What a wonderful visit to the enchanted forest! Just goes to show that not only the stories but the illustrations make lasting impressions.

2. Jenny - April 18, 2009

How interesting that the subject of the Lang books came up with you and your Mom just recently! These old children’s books are so valuable, and I’m very glad I grew up with them. I also treasure “Tales of the Arabian Nights” with beautiful color illustrations by N.C. Wyeth, and some books by George McDonald with titles like “The Princess and Curdie.”

3. DaffodilPlanter - April 18, 2009

ANYTHING will Wyeth illustrations! I wonder how many of these made it to the newish museum of illustrations–in MA I think?

4. Jenny - April 18, 2009

In Newport, Rhode Island, as it turns out. Come to the east coast and visit!

5. kaslkaos - April 25, 2009

A lovely retelling; thanks for freshening up the memories. I only started collecting the fairy books as an adult.
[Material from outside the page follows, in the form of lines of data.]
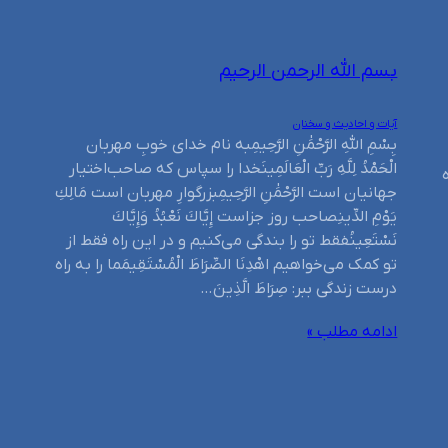
بسم الله الرحمن الرحیم
آیات و احادیث و سخنان
بِسْمِ اللَّهِ الرَّحْمَٰنِ الرَّحِيمِبه نام خدای خوبِ مهربان
الْحَمْدُ لِلَّهِ رَبِّ الْعَالَمِينَخدا را سپاس که صاحب‌اختیار
جهانیان است الرَّحْمَٰنِ الرَّحِيمِبزرگوارِ مهربان است مَالِكِ
يَوْمِ الدِّينِصاحب روز جزاست إِيَّاكَ نَعْبُدُ وَإِيَّاكَ
نَسْتَعِينُفقط تو را بندگی می‌کنیم و در این راه فقط از
تو کمک می‌خواهیم اهْدِنَا الصِّرَاطَ الْمُسْتَقِيمَما را به راه
درست زندگی ببر: صِرَاطَ الَّذِينَ…
ادامه مطلب »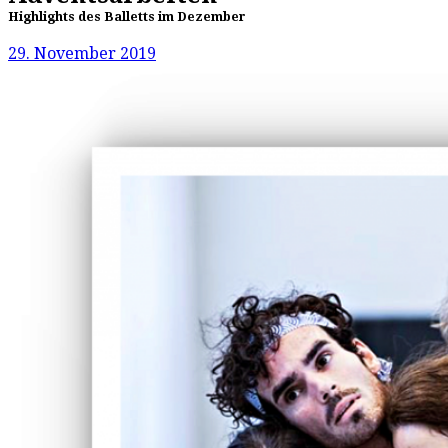
Highlights des Balletts im Dezember
29. November 2019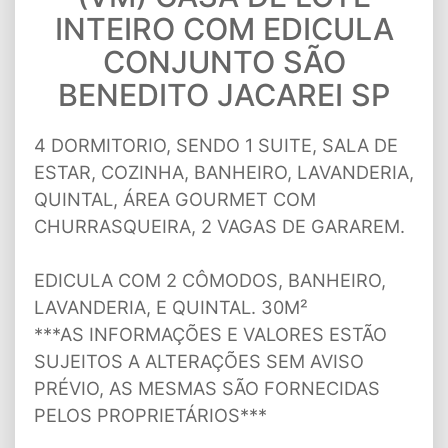
INTEIRO COM EDICULA
CONJUNTO SÃO
BENEDITO JACAREI SP
4 DORMITORIO, SENDO 1 SUITE, SALA DE
ESTAR, COZINHA, BANHEIRO, LAVANDERIA,
QUINTAL, ÁREA GOURMET COM
CHURRASQUEIRA, 2 VAGAS DE GARAREM.
EDICULA COM 2 CÔMODOS, BANHEIRO,
LAVANDERIA, E QUINTAL. 30M²
***AS INFORMAÇÕES E VALORES ESTÃO
SUJEITOS A ALTERAÇÕES SEM AVISO
PRÉVIO, AS MESMAS SÃO FORNECIDAS
PELOS PROPRIETÁRIOS***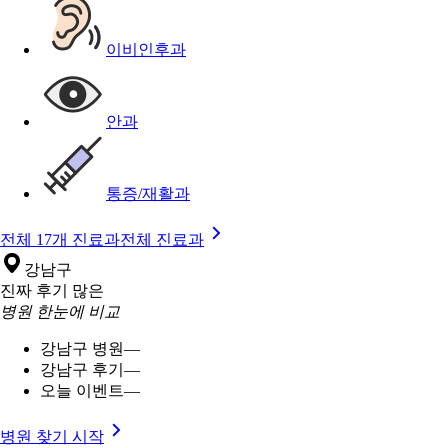
이비인후과
안과
통증/재활과
전체 17개 진료과
전체 진료과
강남구
진짜 후기 많은
병원 한눈에 비교
강남구 병원
—
강남구 후기
—
오늘 이벤트
—
병원 찾기 시작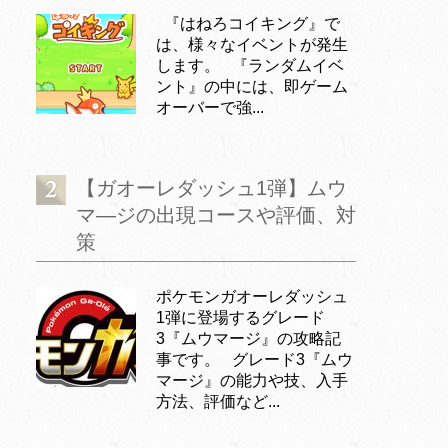
『はねろコイキング』で
は、様々なイベントが発生
します。 『ランダムイベ
ント』の中には、即ゲーム
オーバーで強...
【ガオーレダッシュ1弾】ムウ
マ―ジの出現コースや評価、対
策
ポケモンガオーレダッシュ
1弾に登場するグレード
3『ムウマージ』の攻略記
事です。 グレード3『ムウ
マージ』の能力や技、入手
方法、評価など...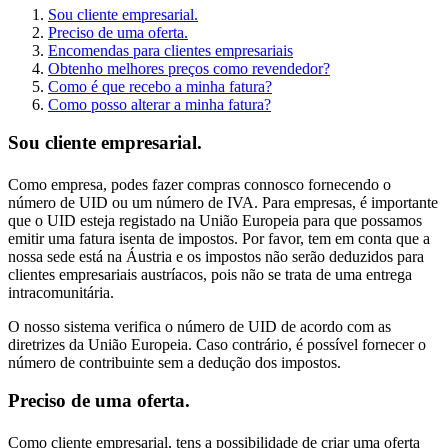
Sou cliente empresarial.
Preciso de uma oferta.
Encomendas para clientes empresariais
Obtenho melhores preços como revendedor?
Como é que recebo a minha fatura?
Como posso alterar a minha fatura?
Sou cliente empresarial.
Como empresa, podes fazer compras connosco fornecendo o
número de UID ou um número de IVA. Para empresas, é importante
que o UID esteja registado na União Europeia para que possamos
emitir uma fatura isenta de impostos. Por favor, tem em conta que a
nossa sede está na Áustria e os impostos não serão deduzidos para
clientes empresariais austríacos, pois não se trata de uma entrega
intracomunitária.
O nosso sistema verifica o número de UID de acordo com as
diretrizes da União Europeia. Caso contrário, é possível fornecer o
número de contribuinte sem a dedução dos impostos.
Preciso de uma oferta.
Como cliente empresarial, tens a possibilidade de criar uma oferta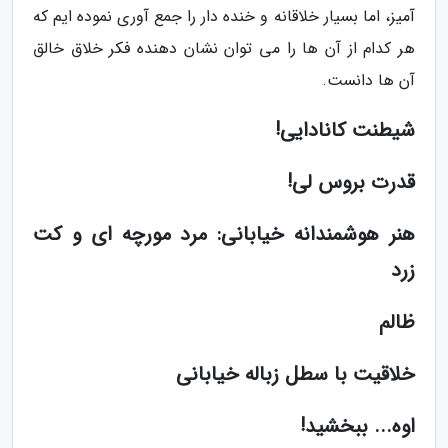
آمیز، اما بسیار خلاقانه و خنده دار را جمع آوری نموده ایم که
هر کدام از آن ها را می توان نشان دهنده فکر خلاق خالق
آن ها دانست.
شیطنت کانادایی!
قدرت بروس لی!
هنر هوشمندانه خیابانی: مرد مورچه ای و کت
زرد
ظالم
خلاقیت با سطل زباله خیابانی
اوه... ببخشید!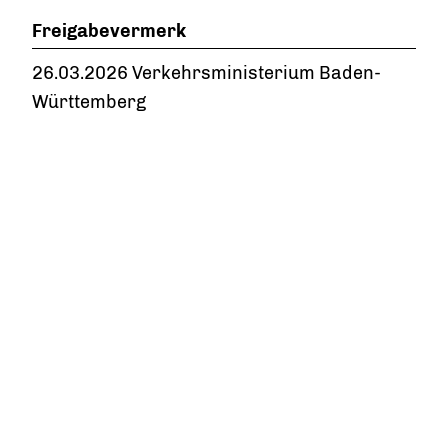
Freigabevermerk
26.03.2026 Verkehrsministerium Baden-
Württemberg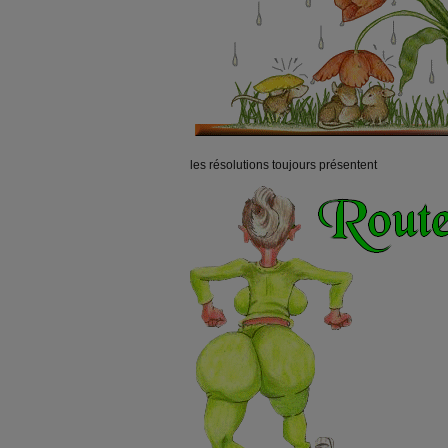
les résolutions toujours présentent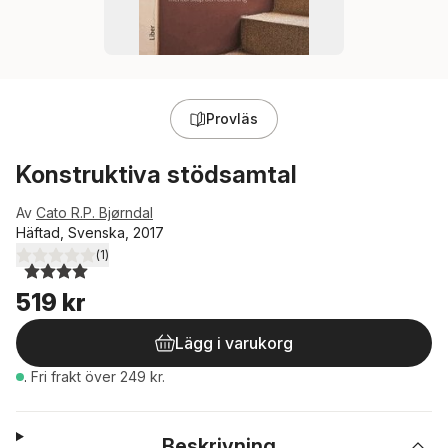
Provläs
Konstruktiva stödsamtal
Av
Cato R.P. Bjørndal
Häftad, Svenska, 2017
(
1
)
4,0
utav 5 stjärnor. Totalt antal röster:
519 kr
Lägg i varukorg
.
Fri frakt över 249 kr.
Beskrivning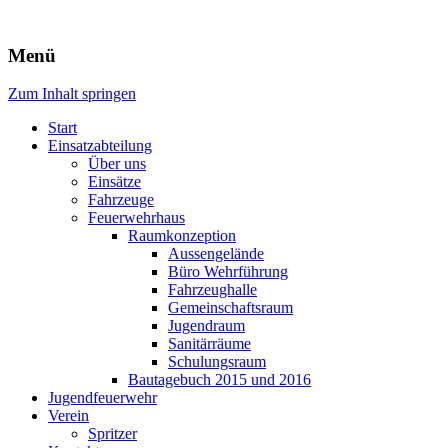
Freiwillige Feuerwehr Rodheim
Menü
v.d.H.
Zum Inhalt springen
Start
Einsatzabteilung
Über uns
Einsätze
Fahrzeuge
Feuerwehrhaus
Raumkonzeption
Aussengelände
Büro Wehrführung
Fahrzeughalle
Gemeinschaftsraum
Jugendraum
Sanitärräume
Schulungsraum
Bautagebuch 2015 und 2016
Jugendfeuerwehr
Verein
Spritzer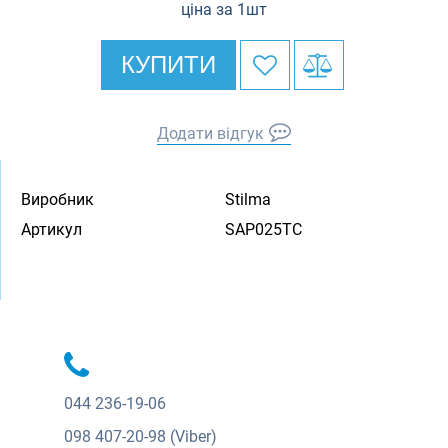
ціна за 1шт
КУПИТИ
Додати відгук
Виробник
Stilma
Артикул
SAP025TC
044
236-19-06
098
407-20-98 (Viber)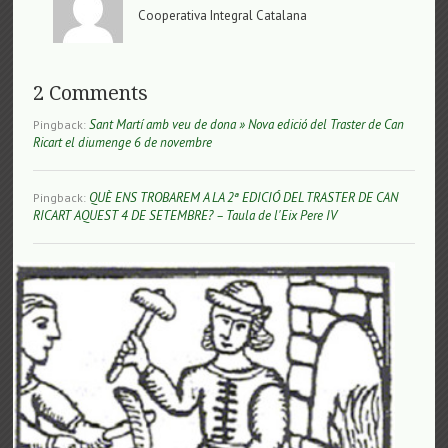
Cooperativa Integral Catalana
2 Comments
Sant Martí amb veu de dona » Nova edició del Traster de Can
Pingback:
Ricart el diumenge 6 de novembre
QUÈ ENS TROBAREM A LA 2ª EDICIÓ DEL TRASTER DE CAN
Pingback:
RICART AQUEST 4 DE SETEMBRE? – Taula de l'Eix Pere IV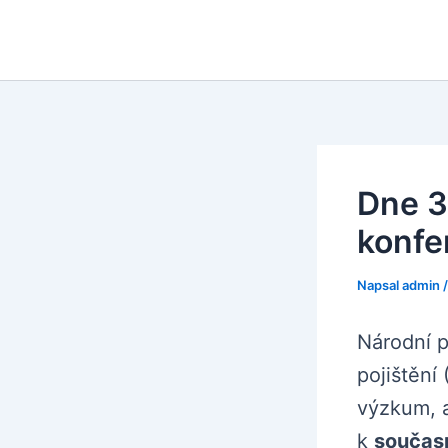
Přeskočit
na
obsah
Dne 3
konfe
Napsal
admin
Národní p
pojištění
výzkum, a
k
současn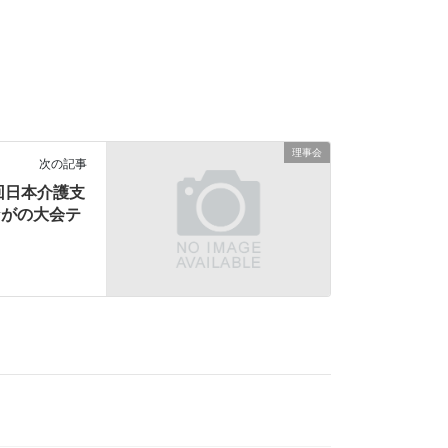
理事会
次の記事
回日本介護支
ながの大会テ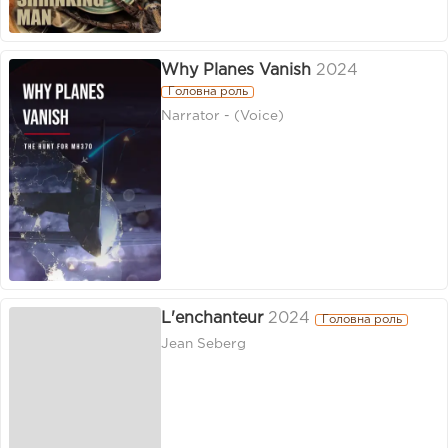
Why Planes Vanish
2024
Головна роль
Narrator - (Voice)
L'enchanteur
2024
Головна роль
Jean Seberg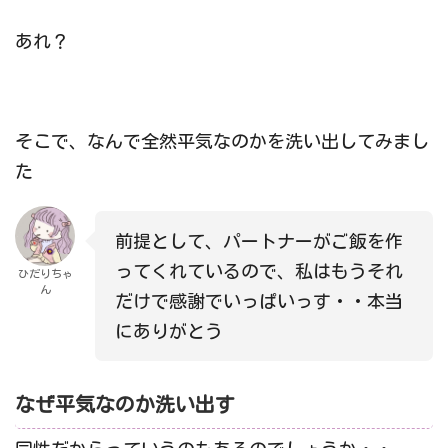
あれ？
そこで、なんで全然平気なのかを洗い出してみまし
た
前提として、パートナーがご飯を作
ってくれているので、私はもうそれ
ひだりちゃ
ん
だけで感謝でいっぱいっす・・本当
にありがとう
なぜ平気なのか洗い出す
Time to brush them off, though.
When I was a child I always and only wanted the ‘real’ fairy tales with ‘real’ illustrations, not that modern stuff.

6. Jenny - April 25, 2009

I think children have an instinct for that kind of thing. Although I’m sympathetic with educational aims of promoting social and environmental consciousness and other such causes, I’m glad the old fairy tales don’t have any overarching “message” or “teaching point.”